記録映像。昨日も見たベレティーニの、もっと前の作品で、ディスコをパロディにしている。よくあるディスコ・ダンスの振りを崩してユニゾンにしたり、ダンサーが一人ずつ現われて、でも踊れなかったり、というようなことを、どうも劇場ではなさそうな空間(本物のディスコかも知れない)でやっている。音楽はかかりっ放しで、照明もおそらく観客席まで一様に。なのにダンスは生硬なパロディであって、観客はそれを踊らないで見ている。劇場とディスコの違いをもう少し真面目に考えるべきじゃないのかと思った。
▼『身体』('00、サシャ・ヴァルツ振付、ヨルグ・イェシェル監督)
Koerper, choreography by Sasha Waltz, film direction by Joerg Jeshel.
ヴァルツといえば『宇宙飛行士通り』しか知らなかった頃、ドイツ文化センターでこの映像の一部を見てビックリした記憶がある。今回ようやく全体を見ることができたが、映像作品として綿密に仕上げられているためにかえって実際の舞台がどんなものだったのかはよくつかめなかった。とりわけ人体の皮膚や、これといって名前の付いていないような任意の部分の肉に指を食い込ませながらつかんで引きずるなどといったシーンのインパクトは、ライヴでは、仮に間近で見ていたとしてもこれほど衝撃的ではないだろう。クロースアップのままカメラが対象を追い続けてくれるからこそ、握り締められた皮膚の表面に見たこともない形状の肉塊が生み出される様を十分に凝視できるが、舞台では、近ければすぐに通り過ぎて行ってしまうし、遠ければ想像力で補うことになり、いずれにしても「痛々しさ」の記号的な了解で終わるに違いない。またこの映像は、出来事と出来事の関係を編集で巧みに組み立ててもいるので、空間的な配置がどうなっているのか、作品内を流れる時間がどんなものなのかもよくわからない。おそらく舞台と映像との差異が比較的小さいのは視覚的なイメージ(表象)を駆使した部分で、後ろを向いた女性の両脇からたくさんの手が伸びて、彼女の背骨に沿って白い皿を重ねるように並べ、一定のリズムでそれを左右に動かす、というシーンは面白かった。カチャカチャと音を立てながら背骨が解体されては元に戻るという、マンガチックかつ不気味なイメージが、見ているこちらの身体を侵食して来て、体の奥を直接「やられる」ような迫力がある。このシーンからは、イメージ(表象)が、運動することによって静的な記号性を超え、エロティックな知覚の対象にまで高まってくることがあるのだということを教えられた。ただ背骨に沿って皿が並べられているだけでは、それを「背骨」として考えることすら難しいと思うが、しかし皿の列がバラバラになり、また一直線に並び、再びバラバラになる、という運動、つまり列とその解体の往復運動がリズミカルに構成されることで、「背骨」と「解体された背骨」のイメージとが同時に並行して立ち上がってくる。ここでは、運動は、皿の二様の配置の間をつないでいるのみならず、現実(皿)と非現実(背骨)の間を媒介する構想力にも関与しており、認識(表象、イメージ、記号など)がいかに運動によって変化を被るか、そして運動がいかに認識を形作るかということを示しているだろう。客席に向かって、何かを回想して語りながら自分の体の部位を指差していくシーンも、同じく観客の身体のイメージに揺さぶりをかける。太腿の内側を指差して「耳が」と言ったり、脳天を指差して「腹が」と言ったりするだけで、身体とそこに貼り付いた言語秩序が動揺する。ここでも効果的なのは、「指差す」という行為の運動性(手が動くというリテラルな意味ではなく、多くの中から一つを選び出すという身振り自体が、その「一」の選択を支える「多」との相関関係にあるという意味での運動性)だ。ダンスとはいつもこんな風に、身体のイメージを変容させ、多様な変容可能性の基底にある形なきものの姿を露呈させる運動なのではないかと思う。

• • • • •

作業項目 A:
演習データの行のうち、先頭から「24: (14, 57)」を含む行までを両端も含めてそのまま書き写してください。画像は答えに入れないこと。

• • • • •

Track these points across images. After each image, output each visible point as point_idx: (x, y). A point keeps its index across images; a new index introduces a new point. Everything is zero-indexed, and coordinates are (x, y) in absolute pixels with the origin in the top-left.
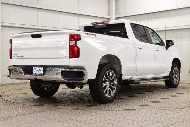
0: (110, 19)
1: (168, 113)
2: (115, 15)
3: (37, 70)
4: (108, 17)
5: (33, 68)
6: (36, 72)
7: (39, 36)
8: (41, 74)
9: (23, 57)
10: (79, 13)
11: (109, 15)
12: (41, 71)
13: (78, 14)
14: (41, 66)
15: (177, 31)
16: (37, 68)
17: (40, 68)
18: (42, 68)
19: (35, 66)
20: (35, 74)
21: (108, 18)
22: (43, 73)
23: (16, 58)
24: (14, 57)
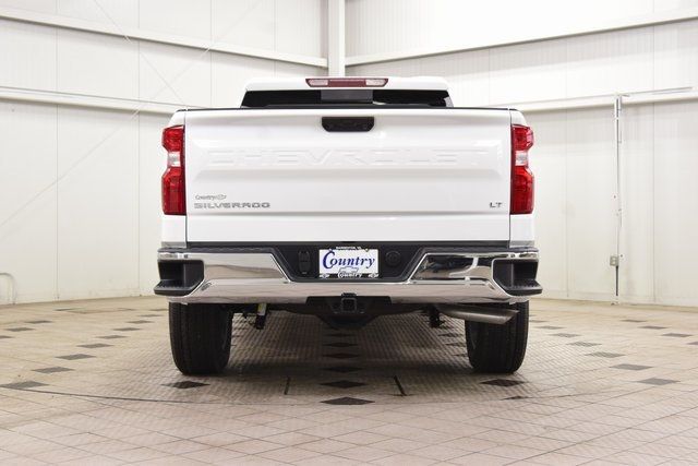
0: (327, 69)
1: (539, 411)
2: (346, 56)
3: (341, 262)
5: (322, 253)
6: (335, 270)
8: (365, 275)
10: (213, 48)
11: (325, 54)
12: (367, 262)
15: (569, 115)
16: (340, 254)
17: (361, 253)
19: (331, 246)
20: (333, 276)
21: (321, 67)
22: (374, 270)
23: (216, 210)
24: (198, 206)
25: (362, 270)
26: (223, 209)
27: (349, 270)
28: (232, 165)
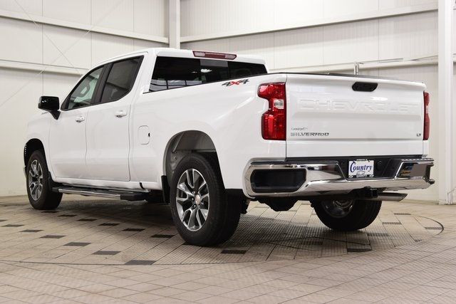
0: (168, 44)
2: (181, 36)
3: (358, 168)
4: (165, 40)
5: (351, 162)
6: (354, 174)
7: (370, 87)
8: (368, 176)
9: (324, 137)
10: (93, 30)
11: (167, 35)
12: (369, 168)
13: (91, 32)
14: (369, 158)
16: (359, 163)
17: (366, 163)
18: (372, 163)
19: (354, 158)
20: (355, 177)
22: (371, 172)
23: (302, 137)
24: (293, 134)
25: (367, 172)
26: (305, 137)
27: (361, 173)
28: (312, 109)
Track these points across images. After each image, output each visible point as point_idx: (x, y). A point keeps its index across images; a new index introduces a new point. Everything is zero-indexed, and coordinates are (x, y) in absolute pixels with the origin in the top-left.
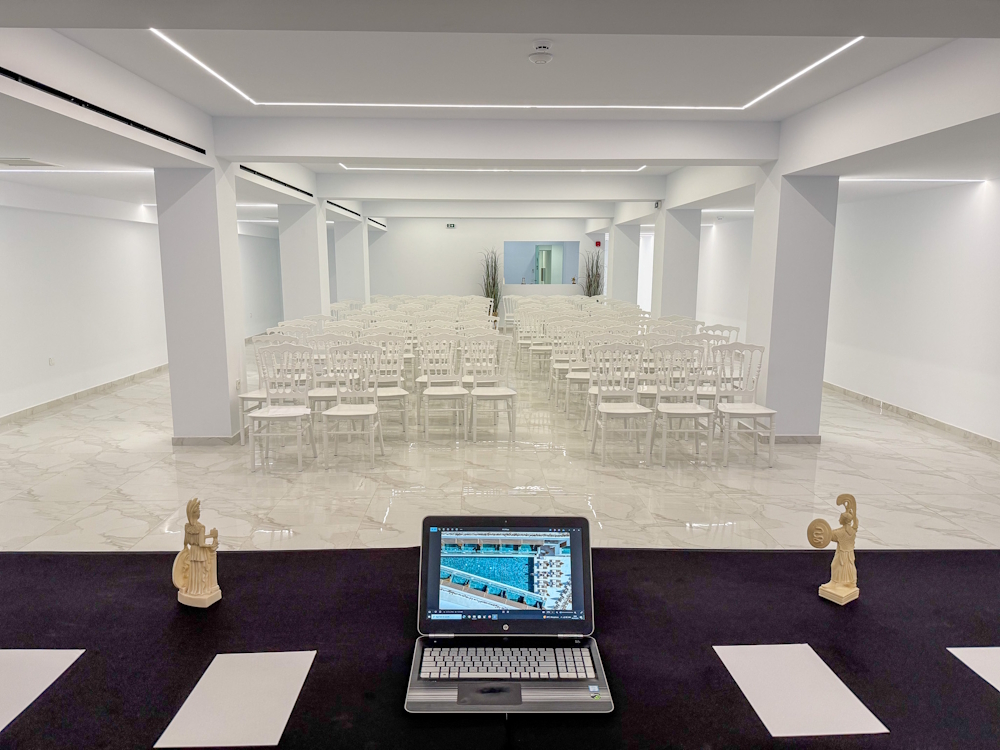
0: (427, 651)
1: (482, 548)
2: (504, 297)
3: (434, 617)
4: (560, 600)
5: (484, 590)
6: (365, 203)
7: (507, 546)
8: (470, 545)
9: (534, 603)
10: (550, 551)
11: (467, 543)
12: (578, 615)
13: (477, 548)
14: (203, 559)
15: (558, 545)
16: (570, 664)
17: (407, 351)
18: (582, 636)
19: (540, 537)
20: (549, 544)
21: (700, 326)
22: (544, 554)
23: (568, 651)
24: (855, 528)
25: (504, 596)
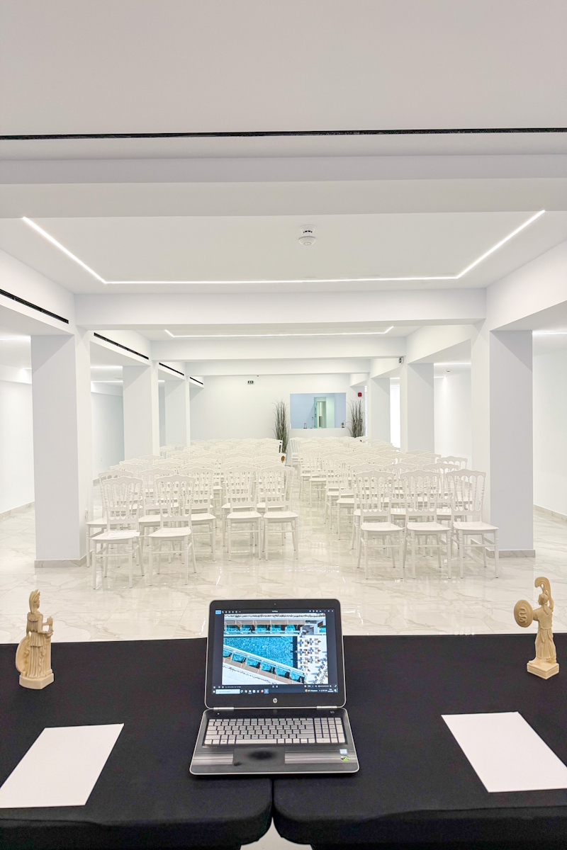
0: (212, 721)
1: (256, 628)
2: (291, 439)
3: (218, 692)
4: (318, 675)
5: (258, 667)
6: (187, 364)
7: (276, 626)
8: (247, 626)
9: (297, 678)
10: (310, 630)
11: (245, 624)
12: (333, 689)
13: (252, 628)
14: (40, 645)
15: (316, 625)
16: (325, 731)
17: (217, 484)
18: (336, 707)
19: (301, 618)
20: (309, 624)
21: (437, 458)
22: (304, 633)
23: (324, 720)
24: (551, 608)
25: (274, 673)
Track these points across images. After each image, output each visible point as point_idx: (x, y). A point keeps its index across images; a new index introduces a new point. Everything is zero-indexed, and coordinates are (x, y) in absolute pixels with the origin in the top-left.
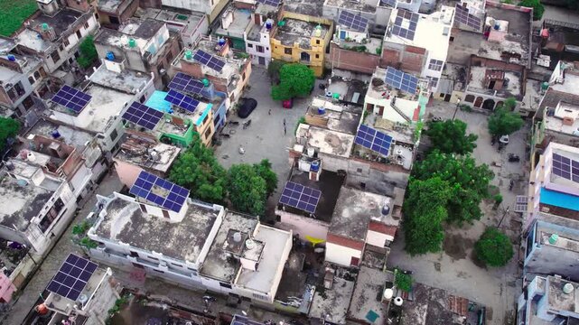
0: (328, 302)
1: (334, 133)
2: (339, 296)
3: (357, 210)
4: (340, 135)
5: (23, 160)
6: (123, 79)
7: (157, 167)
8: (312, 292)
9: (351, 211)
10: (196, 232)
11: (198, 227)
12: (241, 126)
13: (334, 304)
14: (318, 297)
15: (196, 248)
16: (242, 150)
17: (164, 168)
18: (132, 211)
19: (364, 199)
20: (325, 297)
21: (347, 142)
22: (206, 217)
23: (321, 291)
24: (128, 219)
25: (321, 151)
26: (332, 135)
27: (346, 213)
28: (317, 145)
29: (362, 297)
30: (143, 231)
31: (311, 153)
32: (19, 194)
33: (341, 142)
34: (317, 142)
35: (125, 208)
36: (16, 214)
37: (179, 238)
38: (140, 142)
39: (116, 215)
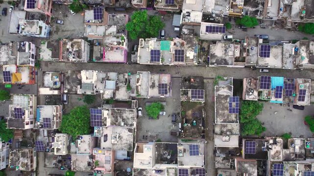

• • • • •

作業項目 B:
原文の内容を三文でまとめること。

回答欄 A:
Track these points across images. After each image, output each visible point as point_idx: (x, y). A point keeps its index across images; a new index introduces a new point. Everything is zero-indexed, and coordinates are (x, y) in absolute pixels with the origin in the top-left.
0: (110, 19)
1: (168, 113)
2: (115, 15)
3: (37, 70)
4: (108, 17)
5: (33, 68)
6: (36, 72)
7: (39, 36)
8: (41, 74)
9: (23, 57)
10: (79, 13)
11: (109, 15)
12: (41, 71)
13: (78, 14)
14: (41, 66)
15: (177, 31)
16: (37, 68)
17: (40, 68)
18: (42, 68)
19: (35, 66)
20: (35, 74)
21: (108, 18)
22: (43, 73)
23: (16, 58)
24: (14, 57)

回答欄 B:
ベレティーニの以前の作品の記録映像はディスコをパロディにしたもので、筆者は劇場とディスコの違いをもう少し真面目に考えるべきではないかと思った。サシャ・ヴァルツ振付の『身体』は映像作品として綿密に仕上げられているため、実際の舞台がどんなものだったかはよくつかめなかったが、女性の背骨に沿って並べた白い皿を左右に動かすシーンは面白かった。筆者はそのシーンから、イメージが運動によって静的な記号性を超えうることを教えられ、ダンスとは身体のイメージを変容させる運動なのではないかと考えている。